Ralph "Bucky" Phillips walked out with his hands up, ending the state's largest manhunt for the 44-year-old career thief who broke out of a Buffalo-area jail in April, New York State Police Investigator Gary Colon said.
The arrest capped a frantic day of searching that included troopers firing at Phillips earlier in the day as he dodged authorities in a wooded area.
Phillips appeared in U.S. District Court in Buffalo Saturday where a judge agreed to turn him over to state police to face a charge of attempted murder of a state trooper in Chemung County.
Phillips, who had threatened "suicide by cop" and once promised to "splatter pig meat all over Chautauqua County," was on the FBI's 10 Most Wanted list.
During the four-minute hearing, the exhausted and unshaven suspect answered "yes" when asked if he was Ralph Phillips and if had received a copy of the federal complaint charging him with unlawful flight to avoid prosecution.
Wearing an orange prison jumpsuit, he stood with his hands folded in front of him as the judge spoke. After the appearance, U.S. Marshals placed a chain around his waist, handcuffed him and led him out of court.
For hours, police had methodically moved closer to Phillips. Just before nightfall, 25 SWAT officers and 12 dogs swept through a field where he was thought to be hiding. He gave himself up around 8 p.m., police said.
"A few of my guys had spotted him in an open field, the helicopter zeroed in on him," said Lenny DePaul, commanding officer of the U.S. Marshals Service fugitive task force.
He did not know what condition Phillips was in. In a photo taken as he was driven away from the field, Phillips looked gaunt, dirty and exhausted.
"He could run but he couldn't hide," said New York State Police Superintendent Wayne Bennett. "The bottom line is the pressure was so great on him. The game was up and he knew it."
While on the run, police believe Phillips had stolen at least 15 cars and more than 40 guns; living off the land, ex-girlfriends and at least one boyhood buddy who's since been arrested, reported CBS News correspondent Byron Pitts.
A U.S. Marshals Service task force joined the investigation Wednesday and had about 30 investigators on the ground, commanding officer Lenny DePaul said.
CBS Evening News anchor Katie Couric asked DePaul how Phillips could elude such an enormous manhunt.
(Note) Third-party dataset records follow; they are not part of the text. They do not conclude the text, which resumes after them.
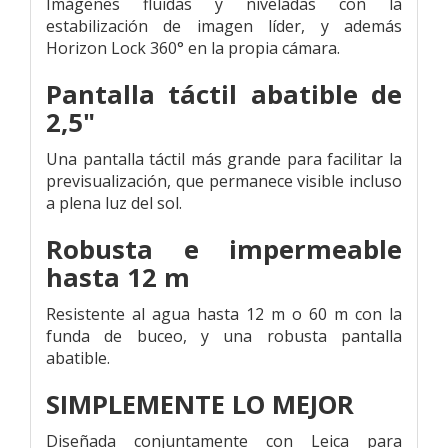
Imágenes fluidas y niveladas con la
estabilización de imagen líder, y además
Horizon Lock 360° en la propia cámara.
Pantalla táctil abatible de
2,5"
Una pantalla táctil más grande para facilitar la
previsualización, que permanece visible incluso
a plena luz del sol.
Robusta e impermeable
hasta 12 m
Resistente al agua hasta 12 m o 60 m con la
funda de buceo, y una robusta pantalla
abatible.
SIMPLEMENTE LO MEJOR
Diseñada conjuntamente con Leica para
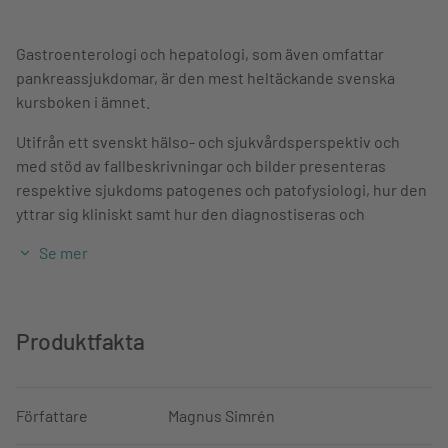
Gastroenterologi och hepatologi, som även omfattar
pankreassjukdomar, är den mest heltäckande svenska
kursboken i ämnet.
Utifrån ett svenskt hälso- och sjukvårdsperspektiv och
med stöd av fallbeskrivningar och bilder presenteras
respektive sjukdoms patogenes och patofysiologi, hur den
yttrar sig kliniskt samt hur den diagnostiseras och
behandlas.
Se mer
Denna andra upplaga har fått en ny disposition som
pedagogiskt vägleder läsaren genom åtta delar, som
inkluderar klinisk presentation och handläggning av olika
Produktfakta
symtom samt systematiska genomgångar av
gastrointestinala sjukdomar och pankreas-, lever- och
gallvägssjukdom. Samtliga kapitel har uppdaterats enligt
Författare
Magnus Simrén
aktuell evidens och helt nyskrivna är kapitlen om dysfagi,
ökat bukomfång, funktionella anorektala sjukdomar,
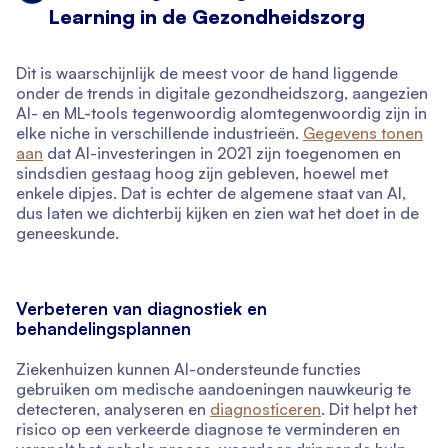
Learning in de Gezondheidszorg
Dit is waarschijnlijk de meest voor de hand liggende
onder de trends in digitale gezondheidszorg, aangezien
AI- en ML-tools tegenwoordig alomtegenwoordig zijn in
elke niche in verschillende industrieën.
Gegevens tonen
aan
dat AI-investeringen in 2021 zijn toegenomen en
sindsdien gestaag hoog zijn gebleven, hoewel met
enkele dipjes. Dat is echter de algemene staat van AI,
dus laten we dichterbij kijken en zien wat het doet in de
geneeskunde.
Verbeteren van diagnostiek en
behandelingsplannen
Ziekenhuizen kunnen AI-ondersteunde functies
gebruiken om medische aandoeningen nauwkeurig te
detecteren, analyseren en
diagnosticeren
. Dit helpt het
risico op een verkeerde diagnose te verminderen en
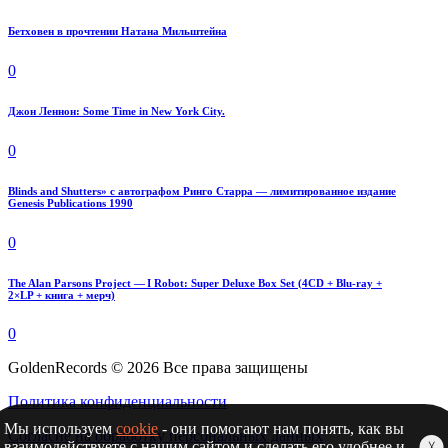
Бетховен в прочтении Натана Мильштейна
0
Джон Леннон: Some Time in New York City.
0
Blinds and Shutters» с автографом Ринго Старра — лимитированное издание
Genesis Publications 1990
0
The Alan Parsons Project — I Robot: Super Deluxe Box Set (4CD + Blu-ray +
2×LP + книга + мерч)
0
GoldenRecords © 2026 Все права защищены
Политика конфиденциальности
Мы используем
cookie
- они помогают нам понять, как вы
Согласие на обработку персональных данных
взаимодействуете с нашим сайтом и сделать его удобнее и
╳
"He's got little bit of a history — with his background being the woodsman that he is. He grew up in the area, he's got a lot of experience doing what he's doing," DePaul said of Phillips.
Friday's search started shortly before 2 a.m. in Pennsylvania when a police officer tried to pull over a stolen car. After a short chase, the car crashed and the driver, identified by police as Phillips, fled into the woods.
A half-hour later, Phillips stole a second car and drove back into New York, where troopers located him and launched a second chase, authorities said.
Phillips jumped out of the moving car and ducked into woods, zigzagging back and forth between New York and Pennsylvania, authorities said. Police dogs tracked his scent for several hours until he was spotted by two troopers, Bennett said.
As troopers approached, Phillips wheeled around with a pistol in his hand but did not fire, police said. One of the troopers fired an undisclosed number of shots as Phillips disappeared into the thick woods.
Phillips became the subject of a huge search after allegedly shooting a state trooper near Elmira June 10. The trooper survived.
Then, authorities said, he ambushed and shot two New York state troopers on Aug. 31 as they staked out the home of Phillips' former girlfriend. One trooper died on Sunday; the other was in critical condition.